Can Cases of Water Bottles Sit in the Sun?

It is not advisable to drink from water bottles that sit in the sun for an extended period of time.
It is not advisable to drink from water bottles that sit in the sun for an extended period of time. (Image: pouring water from a bottle image by ElsSh from

It doesn't seem like leaving a water bottle out in the sun for any extended period of time--say a week or more--would bring any harm to the water. After all, it's sterilized and in a sealed environment--the bottle. The bottle, however, proves to be the problem when it comes to sun exposure.


Many disposable plastic water bottles contain a chemical known as bisphenol-A or BPA for short. This chemical has been proven to reduce sperm count and increase the risk of breast cancer. When plastic is heated, it releases its chemical composition into the immediate environment. Such is the problem with water bottles left out in the sun for an extended period of time. The heated plastic leaches its BPA into the water, increasing the consumer's exposure to significantly higher levels of BPA.


Research shows that clear water bottles made of polycarbonate plastic can leach, which in turns acts as a hormonal or endocrine-disrupting chemical that tricks the body into thinking that it is processing estrogen. According to Washington State University Researcher Patricia Hunt, any polycarbonate material--including mice cages used in laboratories--can leach BPA. She discovered this issue when mice housed in some of the BPA-laced cages in the laboratory began to experience infertility. The mice had elevated levels of BPA.
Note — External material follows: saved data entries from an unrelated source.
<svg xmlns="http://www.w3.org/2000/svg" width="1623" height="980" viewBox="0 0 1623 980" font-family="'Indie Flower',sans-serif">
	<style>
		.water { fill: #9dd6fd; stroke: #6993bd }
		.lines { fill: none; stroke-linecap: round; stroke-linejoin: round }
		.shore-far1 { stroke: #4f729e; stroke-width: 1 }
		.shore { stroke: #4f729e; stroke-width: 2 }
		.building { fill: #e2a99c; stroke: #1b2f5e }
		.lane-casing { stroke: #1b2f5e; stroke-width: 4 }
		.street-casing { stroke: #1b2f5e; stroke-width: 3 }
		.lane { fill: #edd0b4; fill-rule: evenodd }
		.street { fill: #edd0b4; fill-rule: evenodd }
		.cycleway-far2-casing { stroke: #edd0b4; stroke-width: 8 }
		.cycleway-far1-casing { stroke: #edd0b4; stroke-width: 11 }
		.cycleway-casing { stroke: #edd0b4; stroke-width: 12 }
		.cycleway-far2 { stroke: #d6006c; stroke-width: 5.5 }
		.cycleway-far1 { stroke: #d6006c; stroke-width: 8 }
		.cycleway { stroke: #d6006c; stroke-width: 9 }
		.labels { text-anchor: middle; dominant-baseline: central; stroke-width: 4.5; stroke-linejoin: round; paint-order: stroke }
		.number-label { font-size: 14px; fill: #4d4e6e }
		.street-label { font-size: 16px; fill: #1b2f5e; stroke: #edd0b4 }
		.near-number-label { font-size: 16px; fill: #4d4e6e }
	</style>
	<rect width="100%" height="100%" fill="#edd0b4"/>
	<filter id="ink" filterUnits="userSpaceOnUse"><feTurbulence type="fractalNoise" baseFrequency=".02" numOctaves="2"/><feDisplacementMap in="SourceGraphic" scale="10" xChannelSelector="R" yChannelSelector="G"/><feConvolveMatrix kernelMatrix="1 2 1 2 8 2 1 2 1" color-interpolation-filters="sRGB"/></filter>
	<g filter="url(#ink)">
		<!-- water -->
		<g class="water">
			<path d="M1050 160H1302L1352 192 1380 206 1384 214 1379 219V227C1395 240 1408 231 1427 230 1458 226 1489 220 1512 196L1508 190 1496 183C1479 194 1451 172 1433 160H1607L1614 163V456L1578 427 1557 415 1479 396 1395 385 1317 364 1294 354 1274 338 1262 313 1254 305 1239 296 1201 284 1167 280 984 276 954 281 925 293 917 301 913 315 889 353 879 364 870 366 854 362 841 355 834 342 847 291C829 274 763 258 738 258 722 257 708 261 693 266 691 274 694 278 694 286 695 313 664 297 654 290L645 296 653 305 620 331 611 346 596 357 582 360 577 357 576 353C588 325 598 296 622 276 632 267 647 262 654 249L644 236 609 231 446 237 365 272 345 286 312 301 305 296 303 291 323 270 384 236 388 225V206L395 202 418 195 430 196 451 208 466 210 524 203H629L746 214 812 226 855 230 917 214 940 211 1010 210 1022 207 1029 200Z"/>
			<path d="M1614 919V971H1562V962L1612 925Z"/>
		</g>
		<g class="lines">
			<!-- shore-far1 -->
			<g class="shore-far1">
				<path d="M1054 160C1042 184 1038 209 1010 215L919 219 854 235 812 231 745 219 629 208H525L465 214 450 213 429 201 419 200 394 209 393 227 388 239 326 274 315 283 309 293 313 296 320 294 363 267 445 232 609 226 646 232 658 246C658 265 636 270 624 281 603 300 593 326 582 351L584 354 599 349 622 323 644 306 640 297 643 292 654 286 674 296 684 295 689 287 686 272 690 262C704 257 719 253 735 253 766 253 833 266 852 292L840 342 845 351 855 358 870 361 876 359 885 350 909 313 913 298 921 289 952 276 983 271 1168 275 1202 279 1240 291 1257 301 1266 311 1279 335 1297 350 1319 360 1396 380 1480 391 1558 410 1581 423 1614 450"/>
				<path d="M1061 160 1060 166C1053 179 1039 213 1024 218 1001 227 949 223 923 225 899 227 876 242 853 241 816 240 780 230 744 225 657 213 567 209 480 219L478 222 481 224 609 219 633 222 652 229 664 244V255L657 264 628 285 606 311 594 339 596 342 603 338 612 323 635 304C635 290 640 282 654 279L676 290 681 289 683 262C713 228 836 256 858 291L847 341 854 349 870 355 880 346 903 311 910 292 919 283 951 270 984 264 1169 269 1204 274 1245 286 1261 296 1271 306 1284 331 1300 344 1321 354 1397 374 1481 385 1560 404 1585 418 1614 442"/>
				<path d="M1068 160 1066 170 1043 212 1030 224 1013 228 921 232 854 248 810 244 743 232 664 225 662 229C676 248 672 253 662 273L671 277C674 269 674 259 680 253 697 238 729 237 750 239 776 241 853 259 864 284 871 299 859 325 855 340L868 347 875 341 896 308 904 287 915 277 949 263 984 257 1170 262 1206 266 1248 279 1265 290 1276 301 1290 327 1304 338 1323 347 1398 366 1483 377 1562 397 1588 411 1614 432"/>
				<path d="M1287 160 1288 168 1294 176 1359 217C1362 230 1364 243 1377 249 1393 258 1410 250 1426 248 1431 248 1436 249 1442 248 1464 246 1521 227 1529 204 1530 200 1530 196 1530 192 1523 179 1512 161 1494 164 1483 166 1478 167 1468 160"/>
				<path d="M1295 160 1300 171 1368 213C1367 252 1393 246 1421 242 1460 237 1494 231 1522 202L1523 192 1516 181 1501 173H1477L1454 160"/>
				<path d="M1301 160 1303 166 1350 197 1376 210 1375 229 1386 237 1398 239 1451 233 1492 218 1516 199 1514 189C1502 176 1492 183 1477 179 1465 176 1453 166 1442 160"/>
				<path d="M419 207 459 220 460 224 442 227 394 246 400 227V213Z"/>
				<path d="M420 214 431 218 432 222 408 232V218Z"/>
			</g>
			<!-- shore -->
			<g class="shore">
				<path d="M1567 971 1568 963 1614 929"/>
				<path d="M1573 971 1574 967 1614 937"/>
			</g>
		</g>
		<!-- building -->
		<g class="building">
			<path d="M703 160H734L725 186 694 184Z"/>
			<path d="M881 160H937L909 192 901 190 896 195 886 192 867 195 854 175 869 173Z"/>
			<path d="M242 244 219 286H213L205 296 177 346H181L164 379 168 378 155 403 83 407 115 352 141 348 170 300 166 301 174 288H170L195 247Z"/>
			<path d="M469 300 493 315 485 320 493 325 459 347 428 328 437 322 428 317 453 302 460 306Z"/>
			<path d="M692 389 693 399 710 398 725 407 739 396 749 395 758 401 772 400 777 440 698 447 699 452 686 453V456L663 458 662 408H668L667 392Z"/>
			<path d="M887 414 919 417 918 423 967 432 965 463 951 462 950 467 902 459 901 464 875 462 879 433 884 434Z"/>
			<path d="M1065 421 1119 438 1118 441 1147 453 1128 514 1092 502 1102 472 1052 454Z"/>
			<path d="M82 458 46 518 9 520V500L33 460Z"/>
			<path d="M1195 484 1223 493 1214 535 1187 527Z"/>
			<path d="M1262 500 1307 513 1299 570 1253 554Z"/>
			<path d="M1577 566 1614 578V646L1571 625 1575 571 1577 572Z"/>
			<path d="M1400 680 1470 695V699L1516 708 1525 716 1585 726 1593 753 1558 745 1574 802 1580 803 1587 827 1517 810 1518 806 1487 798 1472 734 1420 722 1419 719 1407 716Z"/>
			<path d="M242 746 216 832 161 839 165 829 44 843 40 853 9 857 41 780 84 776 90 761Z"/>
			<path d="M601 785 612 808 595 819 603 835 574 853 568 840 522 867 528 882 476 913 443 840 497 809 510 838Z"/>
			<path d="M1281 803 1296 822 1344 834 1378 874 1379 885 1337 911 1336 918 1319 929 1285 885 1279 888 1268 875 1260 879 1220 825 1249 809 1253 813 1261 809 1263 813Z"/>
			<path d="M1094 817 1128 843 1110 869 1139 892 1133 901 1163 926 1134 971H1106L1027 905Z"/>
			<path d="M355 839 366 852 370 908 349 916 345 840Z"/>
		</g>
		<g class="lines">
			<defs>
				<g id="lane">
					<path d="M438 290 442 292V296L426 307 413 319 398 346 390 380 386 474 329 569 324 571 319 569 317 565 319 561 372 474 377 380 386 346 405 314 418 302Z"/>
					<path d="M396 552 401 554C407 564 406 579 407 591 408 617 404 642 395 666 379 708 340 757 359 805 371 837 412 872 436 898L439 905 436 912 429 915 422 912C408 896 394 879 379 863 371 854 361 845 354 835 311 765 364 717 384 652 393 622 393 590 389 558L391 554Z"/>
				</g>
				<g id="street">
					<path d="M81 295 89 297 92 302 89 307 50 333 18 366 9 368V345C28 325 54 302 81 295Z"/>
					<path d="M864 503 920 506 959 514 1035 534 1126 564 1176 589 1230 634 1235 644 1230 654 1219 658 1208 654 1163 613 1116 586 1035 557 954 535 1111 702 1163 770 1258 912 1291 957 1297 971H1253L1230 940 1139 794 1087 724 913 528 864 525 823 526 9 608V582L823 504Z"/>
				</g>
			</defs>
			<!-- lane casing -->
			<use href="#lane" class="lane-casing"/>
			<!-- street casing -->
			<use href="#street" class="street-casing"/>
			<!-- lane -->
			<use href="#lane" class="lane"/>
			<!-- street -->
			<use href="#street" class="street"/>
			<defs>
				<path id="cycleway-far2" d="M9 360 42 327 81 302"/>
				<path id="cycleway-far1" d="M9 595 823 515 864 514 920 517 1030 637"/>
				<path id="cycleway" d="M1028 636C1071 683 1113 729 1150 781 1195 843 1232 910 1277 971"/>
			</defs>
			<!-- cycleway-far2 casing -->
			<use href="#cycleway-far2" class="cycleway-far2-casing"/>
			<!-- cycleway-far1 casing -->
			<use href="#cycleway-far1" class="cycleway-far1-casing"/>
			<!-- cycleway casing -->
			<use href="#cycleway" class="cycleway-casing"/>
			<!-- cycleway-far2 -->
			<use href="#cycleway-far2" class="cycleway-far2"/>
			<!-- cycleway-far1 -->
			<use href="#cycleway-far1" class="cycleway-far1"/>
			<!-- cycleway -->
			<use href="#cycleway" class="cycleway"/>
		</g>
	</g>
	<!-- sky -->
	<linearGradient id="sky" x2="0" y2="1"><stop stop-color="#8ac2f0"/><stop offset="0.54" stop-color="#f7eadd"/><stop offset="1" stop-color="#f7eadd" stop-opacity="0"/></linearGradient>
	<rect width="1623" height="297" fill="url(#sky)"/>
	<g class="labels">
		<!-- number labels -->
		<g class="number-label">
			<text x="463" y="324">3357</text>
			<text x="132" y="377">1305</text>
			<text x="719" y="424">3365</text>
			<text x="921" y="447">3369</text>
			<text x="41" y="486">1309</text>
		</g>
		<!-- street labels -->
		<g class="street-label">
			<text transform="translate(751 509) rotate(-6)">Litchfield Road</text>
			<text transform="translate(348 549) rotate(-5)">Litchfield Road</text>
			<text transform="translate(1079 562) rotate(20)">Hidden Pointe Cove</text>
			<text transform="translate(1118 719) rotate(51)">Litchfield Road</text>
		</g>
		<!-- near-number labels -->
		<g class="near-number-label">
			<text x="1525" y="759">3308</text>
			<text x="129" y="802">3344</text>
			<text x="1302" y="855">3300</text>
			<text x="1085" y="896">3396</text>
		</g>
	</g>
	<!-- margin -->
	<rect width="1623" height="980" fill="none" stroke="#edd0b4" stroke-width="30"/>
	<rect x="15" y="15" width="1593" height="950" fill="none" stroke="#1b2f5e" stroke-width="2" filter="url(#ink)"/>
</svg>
Many environmental specialists recommend if you are going to consume bottled water, do not store it in direct sunlight or in a heated environment. If at all possible, it is best to forgo bottled water all together, and use a BPA-free container such as stainless steel. Tap water, insists researchers, is by far the better alternative because it contains no BPAs nor does it have the extended environmental impact that a water bottle does, many of which take more than 1,000 years to break down in a landfill.